Essas dinâmicas são usualmente designadas push and pull factors, estabelecendo que o tráfico de seres humanos é integrado por fatores que interagem tanto do lado dos requisitos que atraem a vítima a deslocar-se para outra localidade, quanto daqueles que a repelem de seu lar originário.

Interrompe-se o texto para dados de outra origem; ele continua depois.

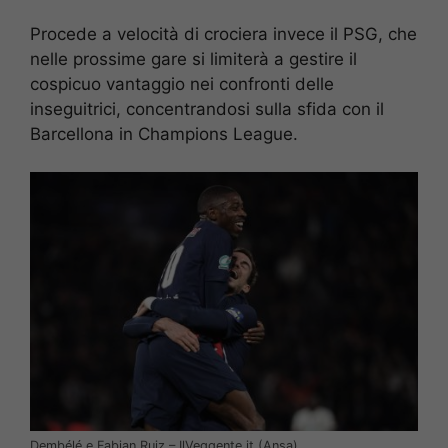
Procede a velocità di crociera invece il PSG, che
nelle prossime gare si limiterà a gestire il
cospicuo vantaggio nei confronti delle
inseguitrici, concentrandosi sulla sfida con il
Barcellona in Champions League.
Dembélé e Fabian Ruiz – IlVeggente.it (Ansa)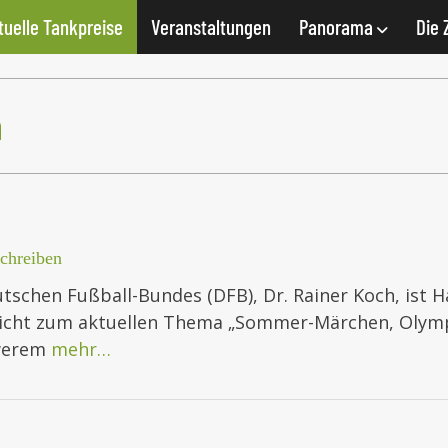
tuelle Tankpreise
Veranstaltungen
Panorama
Die 
h
chreiben
schen Fußball-Bundes (DFB), Dr. Rainer Koch, ist H
pricht zum aktuellen Thema „Sommer-Märchen, Olymp
hwerem
mehr…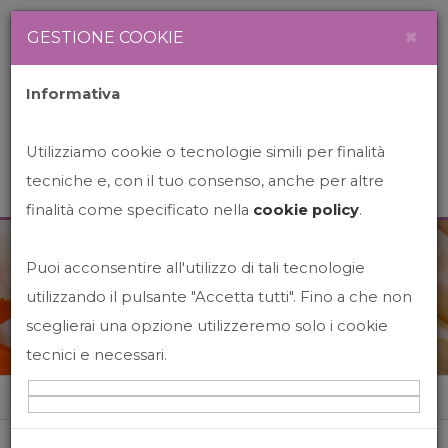
Newsletter
Italiano
×
GESTIONE COOKIE
Informativa
Utilizziamo cookie o tecnologie simili per finalità
tecniche e, con il tuo consenso, anche per altre
finalità come specificato nella
cookie policy
.
Puoi acconsentire all'utilizzo di tali tecnologie
News&Events
utilizzando il pulsante "Accetta tutti". Fino a che non
sceglierai una opzione utilizzeremo solo i cookie
tecnici e necessari.
Home
News&events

Dessa maneira, os push factors encorajam muitas dessas pessoas a ultrapassarem as fronteiras de seu país para buscarem novas oportunidades, procurando se livrar das precárias condições de vida que as acometem. E os pull factors são aqueles que geram atrativos e a expectativa de melhores condições de vida, além da demanda por tais serviços. Estes fatores são enumerados pela Europol (2006, p. 14-15) da seguinte forma:

PUSH FACTORS: Unemployment or lack of employment opportunities; Labour market not open to women; Poor salary and poor working conditions; Poverty; Inadequate or poor education; Gender, sexual or other discrimination; Escaping persecution, domestic violence or abuse; Natural disasters and environmental conditions; Perception of increased opportunity elsewhere. PULL FACTORS: Promise of employment or better employment opportunities; Regular pay, higher salary and improved working conditions; Better quality and/or standard of life; Better education prospects including higher education; No discrimination or abuse The opportunity to work abroad; Demand for those services for more lucrative markets and higher earnings; The opportunity to support family/relatives at home through ‘foreign remittance.

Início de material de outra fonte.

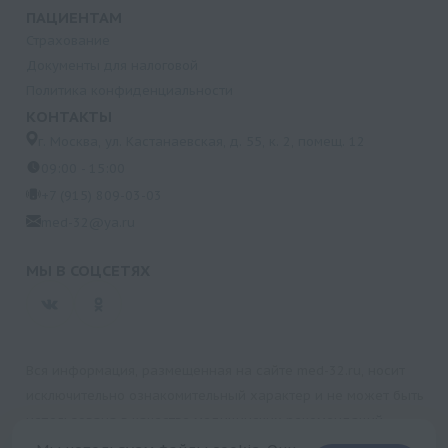
ПАЦИЕНТАМ
Магний
Страхование
Липопротеин-(а)
Документы для налоговой
Липаза
Политика конфиденциальности
ЛДГ-1,2 изоферменты
КОНТАКТЫ
ЛДГ общая
г. Москва, ул. Кастанаевская, д. 55, к. 2, помещ. 12
09:00 - 15:00
Латентная (ненасыщенная) железосвязывающая
способность (ЛЖСС)
+7 (915) 809-03-03
med-32@ya.ru
Креатинкиназа-МВ
Креатинкиназа
МЫ В СОЦСЕТЯХ
Креатинин
Коэффициент насыщения трансферрина железом
(НТЖ) (заказывать только совместно с Б150 и Б152)
Кальций
Вся информация, размещенная на сайте med-32.ru, носит
Калий
исключительно ознакомительный характер и не может быть
использована в качестве медицинских рекомендаций.
Ионизированный кальций
Пользуясь данным сайтом и любыми его сервисами, вы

Um problema usualmente pontilhado ao se abordar a questão do tráfico de seres humanos é a questão do grau de responsabilidade das vítimas, principalmente quando relacionadas ao tráfico de mulheres para a prostituição. Dessa forma, indaga-se sobre o grau de discernimento das mesmas, acerca da natureza da atividade que deverá ser desempenhada no exterior.

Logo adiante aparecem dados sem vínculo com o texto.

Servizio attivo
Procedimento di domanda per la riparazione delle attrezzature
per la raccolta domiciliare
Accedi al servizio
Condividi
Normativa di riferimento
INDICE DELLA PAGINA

Nesse sentido, apontam-se duas possibilidades, sendo uma delas o esclarecimento da suposta vítima, sobre o viés sexual do trabalho oferecido, embora desconheça totalmente as condições de exercício de tal atividade e que, muitas vezes, assemelham-se ao exercício da escravidão. A vítima, muitas vezes, exercia a prostituição previamente e vislumbrava um melhor retorno financeiro com aquela oferta de trabalho eivada de engano. Já a outra categoria dessas vítimas desconhece por completo tanto a essência sexual do trabalho quanto as condições para a consecução desta atividade (VILLALBA, 2003, p. 74).

No entanto, não se pode discriminar as vítimas enquadradas na primeira possibilidade hipotética, uma vez que este crime pressupõe o cometimento de graves violações dos direitos

humanos básicos das mesmas. Deve-se, assim, desconsiderar o fato de a pretensa vítima possuir conhecimento da essência da atividade que desempenhará.